Compare Facebook's decision to build their sales tool with HubSpot's partnership with Amplitude. The team at HubSpot knew that product analytics was not a core competency of their business, leading them to partner with an existing vendor instead of creating their own solution. On the other hand, advertising sales is central to Facebook's business, and the massive scale of their business meant they were struggling to take advantage of existing tools; it made sense for them to invest in a custom solution.
But even after Facebook's decision to build a custom solution, Timothy Campos—the former CIO of Facebook who was responsible for their decision to develop their own sales tool—still prefers to buy tools instead of building:
I take the build vs. buy decision very seriously. Anything we build will have a maintenance cost in the future that has to be considered. Moreover, when you begin a project, the software that you are “going to build” always looks better than the software someone else already has because you haven’t yet run into the limitations that inevitably show up in software engineering. As such, we will buy wherever we can.

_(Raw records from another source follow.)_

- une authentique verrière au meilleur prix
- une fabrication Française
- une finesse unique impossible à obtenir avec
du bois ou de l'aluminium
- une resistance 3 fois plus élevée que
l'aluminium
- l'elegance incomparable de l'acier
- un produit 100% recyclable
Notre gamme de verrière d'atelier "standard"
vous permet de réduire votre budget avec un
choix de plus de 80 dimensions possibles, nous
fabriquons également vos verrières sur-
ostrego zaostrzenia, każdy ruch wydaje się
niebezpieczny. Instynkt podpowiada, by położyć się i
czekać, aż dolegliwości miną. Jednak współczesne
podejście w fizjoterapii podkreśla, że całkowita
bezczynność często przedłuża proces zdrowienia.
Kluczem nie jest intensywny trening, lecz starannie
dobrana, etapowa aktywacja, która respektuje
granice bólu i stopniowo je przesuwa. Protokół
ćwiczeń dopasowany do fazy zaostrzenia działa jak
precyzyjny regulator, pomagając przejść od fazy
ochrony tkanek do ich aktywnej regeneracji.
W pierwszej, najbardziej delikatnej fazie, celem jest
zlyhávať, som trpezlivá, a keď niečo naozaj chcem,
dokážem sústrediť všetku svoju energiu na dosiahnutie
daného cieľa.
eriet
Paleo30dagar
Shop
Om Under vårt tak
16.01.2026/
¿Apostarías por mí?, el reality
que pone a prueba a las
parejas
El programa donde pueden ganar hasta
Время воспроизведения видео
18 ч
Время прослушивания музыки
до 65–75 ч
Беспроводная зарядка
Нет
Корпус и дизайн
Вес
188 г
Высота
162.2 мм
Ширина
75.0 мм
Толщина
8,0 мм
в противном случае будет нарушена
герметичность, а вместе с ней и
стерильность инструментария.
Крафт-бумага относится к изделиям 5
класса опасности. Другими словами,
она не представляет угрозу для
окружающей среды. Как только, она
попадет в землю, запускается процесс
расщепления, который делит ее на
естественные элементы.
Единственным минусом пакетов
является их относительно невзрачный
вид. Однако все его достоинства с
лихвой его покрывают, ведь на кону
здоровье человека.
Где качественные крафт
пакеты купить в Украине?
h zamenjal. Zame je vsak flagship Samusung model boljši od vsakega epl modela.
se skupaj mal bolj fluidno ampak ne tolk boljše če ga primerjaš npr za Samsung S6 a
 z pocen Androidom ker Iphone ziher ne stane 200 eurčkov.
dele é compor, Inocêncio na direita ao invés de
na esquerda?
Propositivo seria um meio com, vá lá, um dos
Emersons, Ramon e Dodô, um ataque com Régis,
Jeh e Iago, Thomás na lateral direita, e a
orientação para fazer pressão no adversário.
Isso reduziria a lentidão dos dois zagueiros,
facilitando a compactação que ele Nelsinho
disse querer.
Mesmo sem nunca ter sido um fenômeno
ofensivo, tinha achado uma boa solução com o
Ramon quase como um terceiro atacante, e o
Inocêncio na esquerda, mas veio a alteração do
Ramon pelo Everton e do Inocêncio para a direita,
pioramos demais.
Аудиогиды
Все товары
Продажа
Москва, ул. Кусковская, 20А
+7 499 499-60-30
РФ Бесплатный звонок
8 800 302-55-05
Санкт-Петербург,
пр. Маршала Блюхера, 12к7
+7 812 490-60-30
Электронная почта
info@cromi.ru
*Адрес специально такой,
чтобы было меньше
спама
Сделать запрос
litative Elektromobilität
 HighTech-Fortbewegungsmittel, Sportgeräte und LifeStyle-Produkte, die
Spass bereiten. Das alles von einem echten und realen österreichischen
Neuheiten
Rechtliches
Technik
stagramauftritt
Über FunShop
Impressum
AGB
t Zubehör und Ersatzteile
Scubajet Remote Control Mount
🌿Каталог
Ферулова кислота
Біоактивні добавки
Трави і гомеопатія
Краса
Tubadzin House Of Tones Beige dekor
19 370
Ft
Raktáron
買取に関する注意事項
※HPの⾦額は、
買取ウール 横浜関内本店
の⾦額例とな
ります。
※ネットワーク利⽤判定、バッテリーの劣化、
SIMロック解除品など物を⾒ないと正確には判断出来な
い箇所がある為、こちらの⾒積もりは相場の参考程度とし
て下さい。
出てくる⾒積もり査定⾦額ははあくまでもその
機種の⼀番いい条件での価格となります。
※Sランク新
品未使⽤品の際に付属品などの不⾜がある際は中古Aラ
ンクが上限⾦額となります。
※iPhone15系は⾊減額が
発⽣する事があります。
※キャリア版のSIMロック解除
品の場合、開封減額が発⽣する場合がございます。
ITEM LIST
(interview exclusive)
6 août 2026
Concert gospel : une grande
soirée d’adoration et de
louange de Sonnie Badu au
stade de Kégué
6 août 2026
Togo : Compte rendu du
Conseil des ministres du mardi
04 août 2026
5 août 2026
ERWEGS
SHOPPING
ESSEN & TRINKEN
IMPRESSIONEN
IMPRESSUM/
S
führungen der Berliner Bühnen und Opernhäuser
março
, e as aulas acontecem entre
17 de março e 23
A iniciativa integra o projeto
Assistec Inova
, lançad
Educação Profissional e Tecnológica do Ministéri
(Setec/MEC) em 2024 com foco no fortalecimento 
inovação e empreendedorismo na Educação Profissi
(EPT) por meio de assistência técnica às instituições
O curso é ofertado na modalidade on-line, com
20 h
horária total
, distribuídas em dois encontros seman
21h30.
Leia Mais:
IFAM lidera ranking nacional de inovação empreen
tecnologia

Always put your customers' needs first
For the vast majority of businesses, the risks and cost that come with building custom software consistently outweigh those of buying an existing tool. That's because the effort of creating and maintaining a tool in-house takes away time, energy, and development resources from improving your core product and serving your customers.
Peter Reinhardt of Segment sums up the problem well:
Many companies mistakenly build tools for themselves — instead of focusing entirely on their customers — because they understand themselves better than their customers. It's an easy trap.
Whether you're building new tools to giving advertisers a better customer experience like Facebook, leveraging existing analytics tools to better understand customer needs like HubSpot, or using third-party tools to help your development teams scale like IBM, the most important consideration when deciding whether to build or buy software is to keep your core product and value proposition in mind.
Build smarter, not harder: Avoid wasting time, money, and effort on building bespoke software that already exist as third-party solutions. And always put your customers' needs first.